DIRECTIONS FOR THIS TASK –
Every entry below needs to be copied exactly.

PROVIDED DATA –
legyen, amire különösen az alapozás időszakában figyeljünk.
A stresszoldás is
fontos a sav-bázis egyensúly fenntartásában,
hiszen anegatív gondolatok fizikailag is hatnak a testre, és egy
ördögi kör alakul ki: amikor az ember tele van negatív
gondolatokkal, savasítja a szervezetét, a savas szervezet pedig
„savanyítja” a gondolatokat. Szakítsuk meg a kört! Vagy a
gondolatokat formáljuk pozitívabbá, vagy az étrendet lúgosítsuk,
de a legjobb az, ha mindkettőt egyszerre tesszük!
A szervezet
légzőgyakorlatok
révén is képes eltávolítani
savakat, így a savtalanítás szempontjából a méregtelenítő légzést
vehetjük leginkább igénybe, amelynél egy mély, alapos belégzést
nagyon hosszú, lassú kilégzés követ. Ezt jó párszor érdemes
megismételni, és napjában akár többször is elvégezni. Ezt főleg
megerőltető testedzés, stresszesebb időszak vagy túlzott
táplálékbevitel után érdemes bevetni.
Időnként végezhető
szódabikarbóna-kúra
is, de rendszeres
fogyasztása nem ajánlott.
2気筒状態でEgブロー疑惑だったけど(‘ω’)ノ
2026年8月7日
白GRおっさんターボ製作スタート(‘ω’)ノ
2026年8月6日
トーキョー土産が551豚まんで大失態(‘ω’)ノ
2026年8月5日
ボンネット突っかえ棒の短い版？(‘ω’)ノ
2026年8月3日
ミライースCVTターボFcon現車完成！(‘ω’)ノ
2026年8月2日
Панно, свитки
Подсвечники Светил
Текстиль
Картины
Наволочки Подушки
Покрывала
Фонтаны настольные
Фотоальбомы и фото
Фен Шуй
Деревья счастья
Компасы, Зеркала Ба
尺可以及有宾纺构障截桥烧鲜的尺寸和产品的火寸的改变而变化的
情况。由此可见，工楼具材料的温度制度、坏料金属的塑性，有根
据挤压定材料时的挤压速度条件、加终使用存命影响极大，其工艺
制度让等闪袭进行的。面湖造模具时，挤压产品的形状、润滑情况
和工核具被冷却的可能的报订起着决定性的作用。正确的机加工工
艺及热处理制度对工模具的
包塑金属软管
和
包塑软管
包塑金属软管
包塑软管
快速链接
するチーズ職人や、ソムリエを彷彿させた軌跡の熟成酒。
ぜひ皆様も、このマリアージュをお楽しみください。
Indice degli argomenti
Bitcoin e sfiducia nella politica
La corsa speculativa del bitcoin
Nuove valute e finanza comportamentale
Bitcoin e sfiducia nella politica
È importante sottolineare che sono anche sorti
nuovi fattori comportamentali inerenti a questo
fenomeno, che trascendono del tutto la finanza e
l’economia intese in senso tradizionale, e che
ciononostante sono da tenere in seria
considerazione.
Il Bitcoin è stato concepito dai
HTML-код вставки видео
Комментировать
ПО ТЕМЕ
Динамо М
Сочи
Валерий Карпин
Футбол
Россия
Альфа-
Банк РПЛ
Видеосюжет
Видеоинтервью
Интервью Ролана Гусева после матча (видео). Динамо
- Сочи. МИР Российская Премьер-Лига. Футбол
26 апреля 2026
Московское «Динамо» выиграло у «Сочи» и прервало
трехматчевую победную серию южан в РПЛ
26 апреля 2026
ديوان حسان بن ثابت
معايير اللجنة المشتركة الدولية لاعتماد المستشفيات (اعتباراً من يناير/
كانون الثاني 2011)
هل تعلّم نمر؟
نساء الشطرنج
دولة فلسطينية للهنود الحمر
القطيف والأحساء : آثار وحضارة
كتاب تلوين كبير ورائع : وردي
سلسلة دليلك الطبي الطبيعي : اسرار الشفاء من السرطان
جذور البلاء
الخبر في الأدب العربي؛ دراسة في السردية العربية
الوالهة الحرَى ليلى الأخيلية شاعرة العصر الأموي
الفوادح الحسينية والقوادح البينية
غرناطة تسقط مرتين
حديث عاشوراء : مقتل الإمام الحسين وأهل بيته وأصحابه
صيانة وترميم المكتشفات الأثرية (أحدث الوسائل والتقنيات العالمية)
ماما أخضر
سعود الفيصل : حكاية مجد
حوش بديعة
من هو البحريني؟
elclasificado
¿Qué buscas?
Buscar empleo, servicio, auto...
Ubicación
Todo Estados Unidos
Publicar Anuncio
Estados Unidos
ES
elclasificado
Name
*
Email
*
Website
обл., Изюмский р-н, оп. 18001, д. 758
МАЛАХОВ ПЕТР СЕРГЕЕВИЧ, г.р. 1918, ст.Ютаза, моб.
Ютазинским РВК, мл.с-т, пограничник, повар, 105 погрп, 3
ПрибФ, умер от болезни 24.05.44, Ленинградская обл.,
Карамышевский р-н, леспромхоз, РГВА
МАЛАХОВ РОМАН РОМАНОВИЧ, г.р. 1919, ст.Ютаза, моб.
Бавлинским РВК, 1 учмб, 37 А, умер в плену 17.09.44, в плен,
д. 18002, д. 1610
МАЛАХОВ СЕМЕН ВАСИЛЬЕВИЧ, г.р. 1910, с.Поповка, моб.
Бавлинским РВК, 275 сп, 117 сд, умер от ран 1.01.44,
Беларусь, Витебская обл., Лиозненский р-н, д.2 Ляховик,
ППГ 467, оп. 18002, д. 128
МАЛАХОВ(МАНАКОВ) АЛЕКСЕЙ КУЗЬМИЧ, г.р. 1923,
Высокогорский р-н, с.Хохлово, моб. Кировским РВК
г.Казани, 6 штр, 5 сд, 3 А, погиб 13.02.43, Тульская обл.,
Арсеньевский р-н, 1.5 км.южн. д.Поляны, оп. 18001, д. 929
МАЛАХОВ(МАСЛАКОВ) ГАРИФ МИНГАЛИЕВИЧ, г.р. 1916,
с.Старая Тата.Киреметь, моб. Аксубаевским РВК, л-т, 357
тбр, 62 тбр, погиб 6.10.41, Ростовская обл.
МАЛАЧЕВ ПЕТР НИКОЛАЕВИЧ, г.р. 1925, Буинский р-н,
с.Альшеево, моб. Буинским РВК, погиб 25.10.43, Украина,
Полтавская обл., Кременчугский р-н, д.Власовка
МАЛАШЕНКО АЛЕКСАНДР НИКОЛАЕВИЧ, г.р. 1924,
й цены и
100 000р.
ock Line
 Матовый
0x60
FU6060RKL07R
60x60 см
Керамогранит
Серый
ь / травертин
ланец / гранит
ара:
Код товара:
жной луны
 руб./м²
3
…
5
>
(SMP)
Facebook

SOLUTION FOR THIS EXERCISE –
legyen, amire különösen az alapozás időszakában figyeljünk.
A stresszoldás is
fontos a sav-bázis egyensúly fenntartásában,
hiszen anegatív gondolatok fizikailag is hatnak a testre, és egy
ördögi kör alakul ki: amikor az ember tele van negatív
gondolatokkal, savasítja a szervezetét, a savas szervezet pedig
„savanyítja” a gondolatokat. Szakítsuk meg a kört! Vagy a
gondolatokat formáljuk pozitívabbá, vagy az étrendet lúgosítsuk,
de a legjobb az, ha mindkettőt egyszerre tesszük!
A szervezet
légzőgyakorlatok
révén is képes eltávolítani
savakat, így a savtalanítás szempontjából a méregtelenítő légzést
vehetjük leginkább igénybe, amelynél egy mély, alapos belégzést
nagyon hosszú, lassú kilégzés követ. Ezt jó párszor érdemes
megismételni, és napjában akár többször is elvégezni. Ezt főleg
megerőltető testedzés, stresszesebb időszak vagy túlzott
táplálékbevitel után érdemes bevetni.
Időnként végezhető
szódabikarbóna-kúra
is, de rendszeres
fogyasztása nem ajánlott.
2気筒状態でEgブロー疑惑だったけど(‘ω’)ノ
2026年8月7日
白GRおっさんターボ製作スタート(‘ω’)ノ
2026年8月6日
トーキョー土産が551豚まんで大失態(‘ω’)ノ
2026年8月5日
ボンネット突っかえ棒の短い版？(‘ω’)ノ
2026年8月3日
ミライースCVTターボFcon現車完成！(‘ω’)ノ
2026年8月2日
Панно, свитки
Подсвечники Светил
Текстиль
Картины
Наволочки Подушки
Покрывала
Фонтаны настольные
Фотоальбомы и фото
Фен Шуй
Деревья счастья
Компасы, Зеркала Ба
尺可以及有宾纺构障截桥烧鲜的尺寸和产品的火寸的改变而变化的
情况。由此可见，工楼具材料的温度制度、坏料金属的塑性，有根
据挤压定材料时的挤压速度条件、加终使用存命影响极大，其工艺
制度让等闪袭进行的。面湖造模具时，挤压产品的形状、润滑情况
和工核具被冷却的可能的报订起着决定性的作用。正确的机加工工
艺及热处理制度对工模具的
包塑金属软管
和
包塑软管
包塑金属软管
包塑软管
快速链接
するチーズ職人や、ソムリエを彷彿させた軌跡の熟成酒。
ぜひ皆様も、このマリアージュをお楽しみください。
Indice degli argomenti
Bitcoin e sfiducia nella politica
La corsa speculativa del bitcoin
Nuove valute e finanza comportamentale
Bitcoin e sfiducia nella politica
È importante sottolineare che sono anche sorti
nuovi fattori comportamentali inerenti a questo
fenomeno, che trascendono del tutto la finanza e
l’economia intese in senso tradizionale, e che
ciononostante sono da tenere in seria
considerazione.
Il Bitcoin è stato concepito dai
HTML-код вставки видео
Комментировать
ПО ТЕМЕ
Динамо М
Сочи
Валерий Карпин
Футбол
Россия
Альфа-
Банк РПЛ
Видеосюжет
Видеоинтервью
Интервью Ролана Гусева после матча (видео). Динамо
- Сочи. МИР Российская Премьер-Лига. Футбол
26 апреля 2026
Московское «Динамо» выиграло у «Сочи» и прервало
трехматчевую победную серию южан в РПЛ
26 апреля 2026
ديوان حسان بن ثابت
معايير اللجنة المشتركة الدولية لاعتماد المستشفيات (اعتباراً من يناير/
كانون الثاني 2011)
هل تعلّم نمر؟
نساء الشطرنج
دولة فلسطينية للهنود الحمر
القطيف والأحساء : آثار وحضارة
كتاب تلوين كبير ورائع : وردي
سلسلة دليلك الطبي الطبيعي : اسرار الشفاء من السرطان
جذور البلاء
الخبر في الأدب العربي؛ دراسة في السردية العربية
الوالهة الحرَى ليلى الأخيلية شاعرة العصر الأموي
الفوادح الحسينية والقوادح البينية
غرناطة تسقط مرتين
حديث عاشوراء : مقتل الإمام الحسين وأهل بيته وأصحابه
صيانة وترميم المكتشفات الأثرية (أحدث الوسائل والتقنيات العالمية)
ماما أخضر
سعود الفيصل : حكاية مجد
حوش بديعة
من هو البحريني؟
elclasificado
¿Qué buscas?
Buscar empleo, servicio, auto...
Ubicación
Todo Estados Unidos
Publicar Anuncio
Estados Unidos
ES
elclasificado
Name
*
Email
*
Website
обл., Изюмский р-н, оп. 18001, д. 758
МАЛАХОВ ПЕТР СЕРГЕЕВИЧ, г.р. 1918, ст.Ютаза, моб.
Ютазинским РВК, мл.с-т, пограничник, повар, 105 погрп, 3
ПрибФ, умер от болезни 24.05.44, Ленинградская обл.,
Карамышевский р-н, леспромхоз, РГВА
МАЛАХОВ РОМАН РОМАНОВИЧ, г.р. 1919, ст.Ютаза, моб.
Бавлинским РВК, 1 учмб, 37 А, умер в плену 17.09.44, в плен,
д. 18002, д. 1610
МАЛАХОВ СЕМЕН ВАСИЛЬЕВИЧ, г.р. 1910, с.Поповка, моб.
Бавлинским РВК, 275 сп, 117 сд, умер от ран 1.01.44,
Беларусь, Витебская обл., Лиозненский р-н, д.2 Ляховик,
ППГ 467, оп. 18002, д. 128
МАЛАХОВ(МАНАКОВ) АЛЕКСЕЙ КУЗЬМИЧ, г.р. 1923,
Высокогорский р-н, с.Хохлово, моб. Кировским РВК
г.Казани, 6 штр, 5 сд, 3 А, погиб 13.02.43, Тульская обл.,
Арсеньевский р-н, 1.5 км.южн. д.Поляны, оп. 18001, д. 929
МАЛАХОВ(МАСЛАКОВ) ГАРИФ МИНГАЛИЕВИЧ, г.р. 1916,
с.Старая Тата.Киреметь, моб. Аксубаевским РВК, л-т, 357
тбр, 62 тбр, погиб 6.10.41, Ростовская обл.
МАЛАЧЕВ ПЕТР НИКОЛАЕВИЧ, г.р. 1925, Буинский р-н,
с.Альшеево, моб. Буинским РВК, погиб 25.10.43, Украина,
Полтавская обл., Кременчугский р-н, д.Власовка
МАЛАШЕНКО АЛЕКСАНДР НИКОЛАЕВИЧ, г.р. 1924,
й цены и
100 000р.
ock Line
 Матовый
0x60
FU6060RKL07R
60x60 см
Керамогранит
Серый
ь / травертин
ланец / гранит
ара:
Код товара:
жной луны
 руб./м²
3
…
5
>
(SMP)
Facebook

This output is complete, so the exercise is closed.